YOUR OBJECTIVE: Some lines in the entries contain the word "management". Copy all of them.

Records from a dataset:
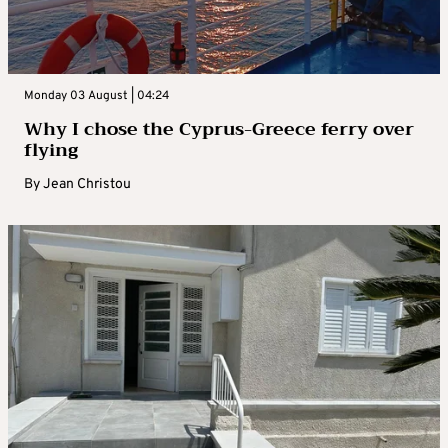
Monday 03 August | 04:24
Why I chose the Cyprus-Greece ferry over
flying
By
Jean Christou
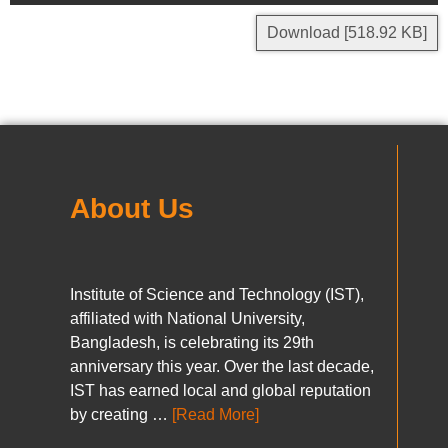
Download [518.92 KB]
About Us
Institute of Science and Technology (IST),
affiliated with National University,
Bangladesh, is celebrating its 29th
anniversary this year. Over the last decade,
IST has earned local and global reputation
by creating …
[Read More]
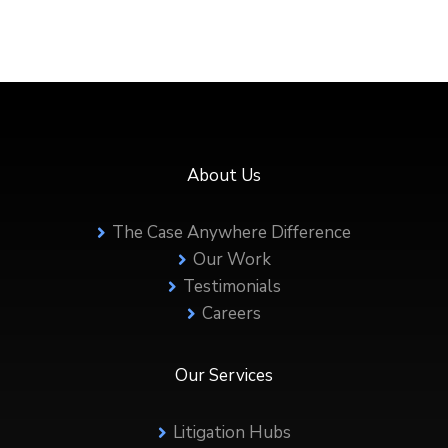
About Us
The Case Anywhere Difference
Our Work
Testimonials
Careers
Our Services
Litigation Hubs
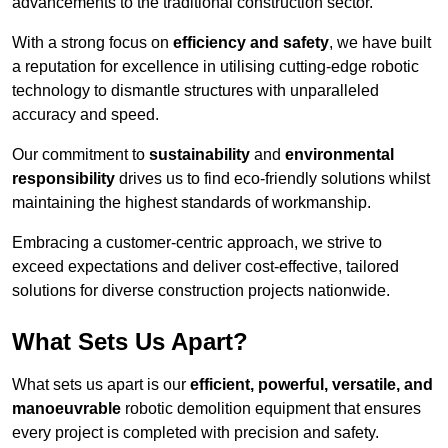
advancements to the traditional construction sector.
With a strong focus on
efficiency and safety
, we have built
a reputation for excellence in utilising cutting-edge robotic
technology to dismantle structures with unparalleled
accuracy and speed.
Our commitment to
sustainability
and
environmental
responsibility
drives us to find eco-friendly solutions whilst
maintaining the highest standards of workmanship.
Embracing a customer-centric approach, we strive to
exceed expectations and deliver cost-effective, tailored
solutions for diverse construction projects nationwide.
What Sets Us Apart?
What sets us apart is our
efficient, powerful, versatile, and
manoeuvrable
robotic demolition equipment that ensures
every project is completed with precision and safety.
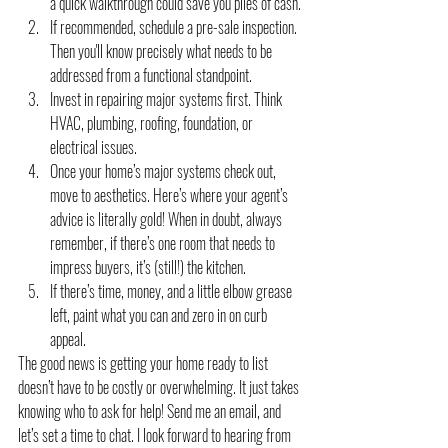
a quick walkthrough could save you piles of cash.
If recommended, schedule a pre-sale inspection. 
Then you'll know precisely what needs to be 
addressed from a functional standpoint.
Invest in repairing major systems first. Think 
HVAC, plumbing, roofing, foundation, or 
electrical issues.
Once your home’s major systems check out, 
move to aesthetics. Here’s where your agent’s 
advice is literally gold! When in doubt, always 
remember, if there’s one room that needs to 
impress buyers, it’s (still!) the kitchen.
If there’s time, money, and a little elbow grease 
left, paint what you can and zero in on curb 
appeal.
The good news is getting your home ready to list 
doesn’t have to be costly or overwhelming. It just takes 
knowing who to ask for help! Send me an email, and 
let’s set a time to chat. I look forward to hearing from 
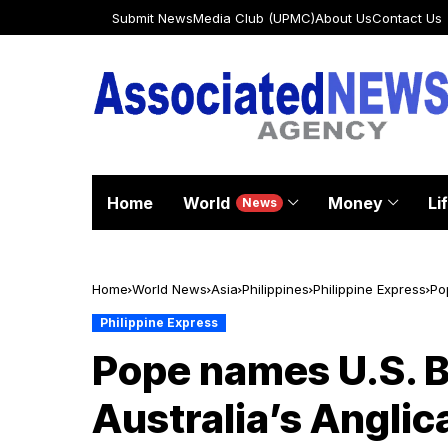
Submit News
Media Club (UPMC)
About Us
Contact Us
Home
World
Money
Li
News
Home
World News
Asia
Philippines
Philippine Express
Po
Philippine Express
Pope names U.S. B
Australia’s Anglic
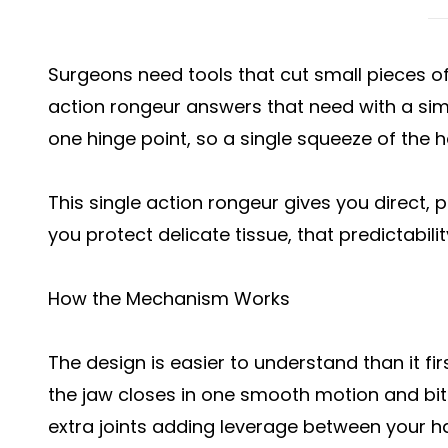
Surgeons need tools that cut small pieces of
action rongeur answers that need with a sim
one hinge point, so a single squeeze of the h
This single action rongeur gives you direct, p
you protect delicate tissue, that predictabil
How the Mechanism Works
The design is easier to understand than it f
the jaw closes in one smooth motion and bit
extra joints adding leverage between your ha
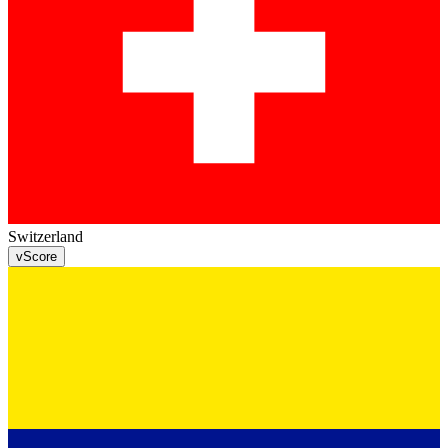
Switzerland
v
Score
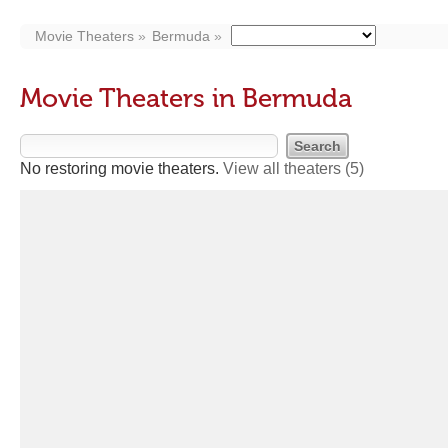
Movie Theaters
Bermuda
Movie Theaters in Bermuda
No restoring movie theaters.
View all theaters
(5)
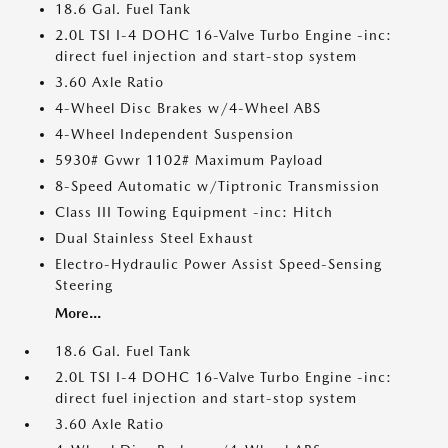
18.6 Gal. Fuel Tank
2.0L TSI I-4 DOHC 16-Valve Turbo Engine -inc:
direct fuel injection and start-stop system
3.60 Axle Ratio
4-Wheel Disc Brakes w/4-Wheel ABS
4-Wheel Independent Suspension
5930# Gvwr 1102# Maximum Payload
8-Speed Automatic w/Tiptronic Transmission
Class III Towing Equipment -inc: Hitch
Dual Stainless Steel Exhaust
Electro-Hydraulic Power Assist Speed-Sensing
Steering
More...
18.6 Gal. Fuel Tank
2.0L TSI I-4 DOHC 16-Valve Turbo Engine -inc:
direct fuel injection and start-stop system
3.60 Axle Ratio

---

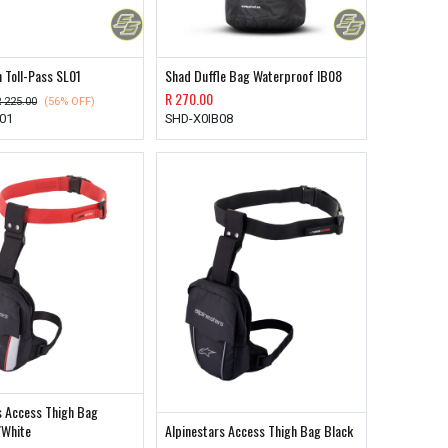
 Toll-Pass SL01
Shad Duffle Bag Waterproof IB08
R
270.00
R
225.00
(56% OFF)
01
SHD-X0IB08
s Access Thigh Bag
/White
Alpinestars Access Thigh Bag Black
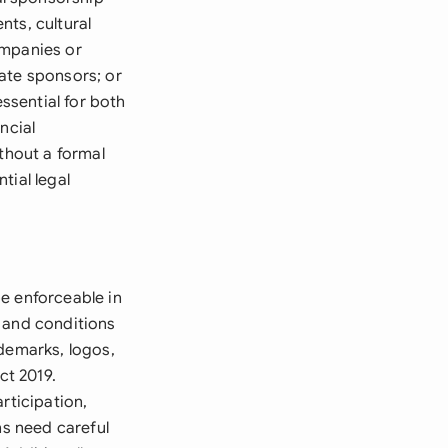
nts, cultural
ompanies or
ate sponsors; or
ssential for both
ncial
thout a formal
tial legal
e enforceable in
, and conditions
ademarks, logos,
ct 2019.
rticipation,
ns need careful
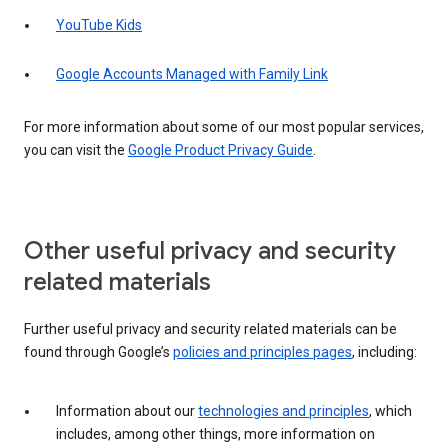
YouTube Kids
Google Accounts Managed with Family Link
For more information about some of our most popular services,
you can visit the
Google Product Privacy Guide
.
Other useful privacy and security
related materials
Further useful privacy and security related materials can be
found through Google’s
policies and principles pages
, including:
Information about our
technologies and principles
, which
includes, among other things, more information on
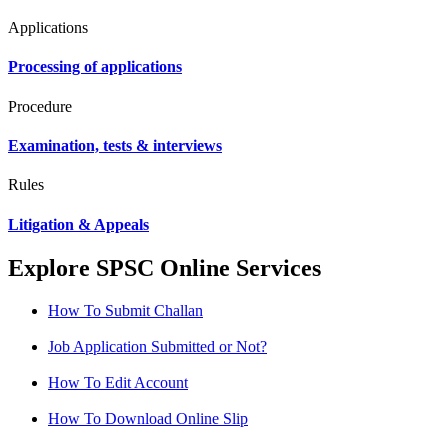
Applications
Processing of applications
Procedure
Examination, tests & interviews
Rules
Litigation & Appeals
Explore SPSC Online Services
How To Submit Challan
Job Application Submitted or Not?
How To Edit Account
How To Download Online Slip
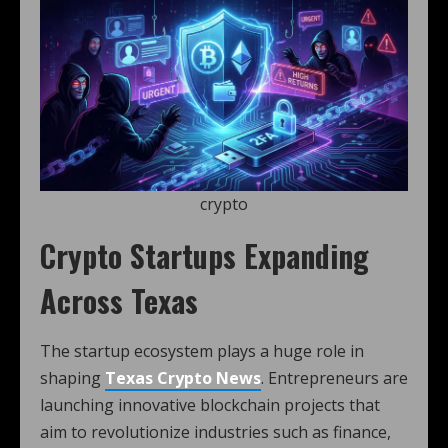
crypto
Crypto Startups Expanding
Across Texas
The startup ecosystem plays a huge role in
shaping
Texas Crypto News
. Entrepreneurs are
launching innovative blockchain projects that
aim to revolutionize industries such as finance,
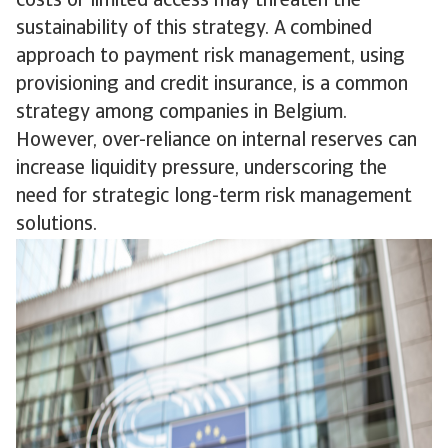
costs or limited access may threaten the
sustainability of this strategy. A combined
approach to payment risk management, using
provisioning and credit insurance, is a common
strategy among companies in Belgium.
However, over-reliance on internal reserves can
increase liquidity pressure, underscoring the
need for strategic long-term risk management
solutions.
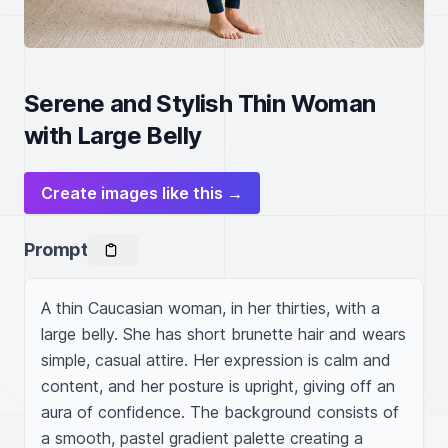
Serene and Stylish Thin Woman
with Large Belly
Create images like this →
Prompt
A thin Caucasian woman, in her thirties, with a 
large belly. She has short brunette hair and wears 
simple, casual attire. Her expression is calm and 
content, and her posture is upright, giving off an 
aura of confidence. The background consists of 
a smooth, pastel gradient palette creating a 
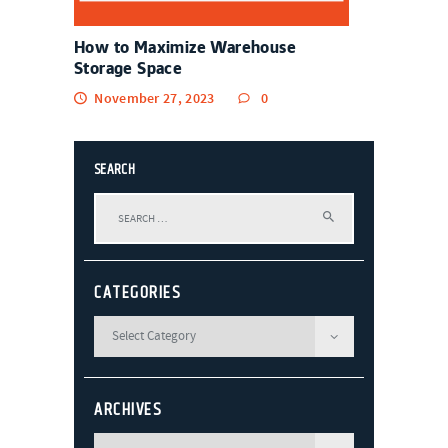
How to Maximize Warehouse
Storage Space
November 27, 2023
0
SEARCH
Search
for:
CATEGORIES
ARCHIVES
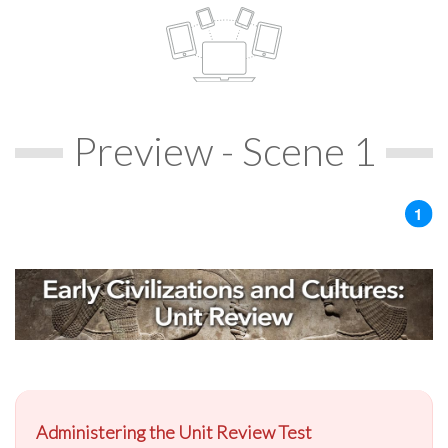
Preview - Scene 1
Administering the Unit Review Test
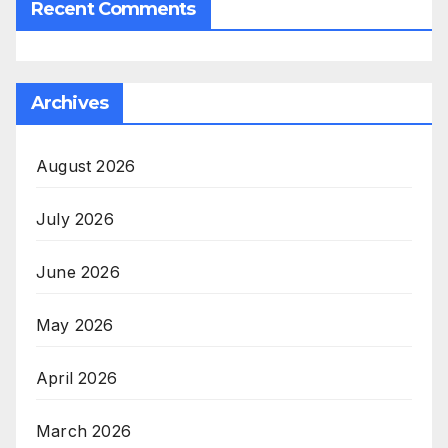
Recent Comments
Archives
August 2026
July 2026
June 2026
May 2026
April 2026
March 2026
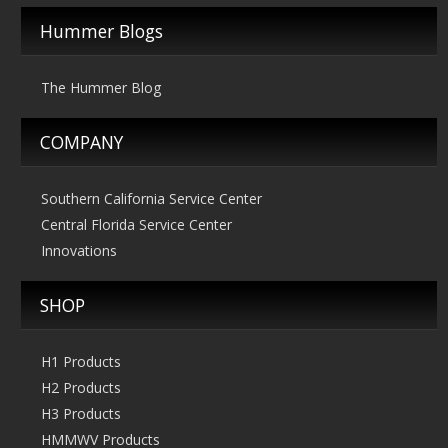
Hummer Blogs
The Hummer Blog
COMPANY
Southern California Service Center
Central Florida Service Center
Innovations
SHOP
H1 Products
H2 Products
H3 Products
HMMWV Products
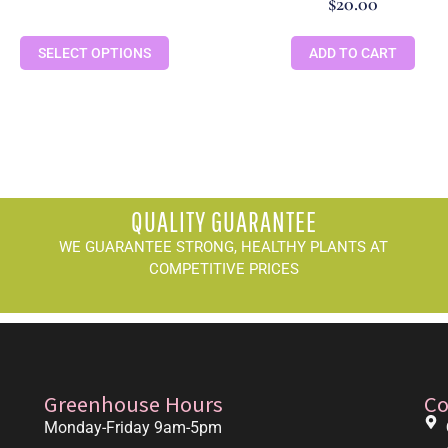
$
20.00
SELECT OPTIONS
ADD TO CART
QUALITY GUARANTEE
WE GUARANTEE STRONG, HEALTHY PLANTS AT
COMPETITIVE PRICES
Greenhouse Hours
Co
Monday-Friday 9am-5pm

RESULT OF THE TASK:
approach to payment risk management, using
need for strategic long-term risk management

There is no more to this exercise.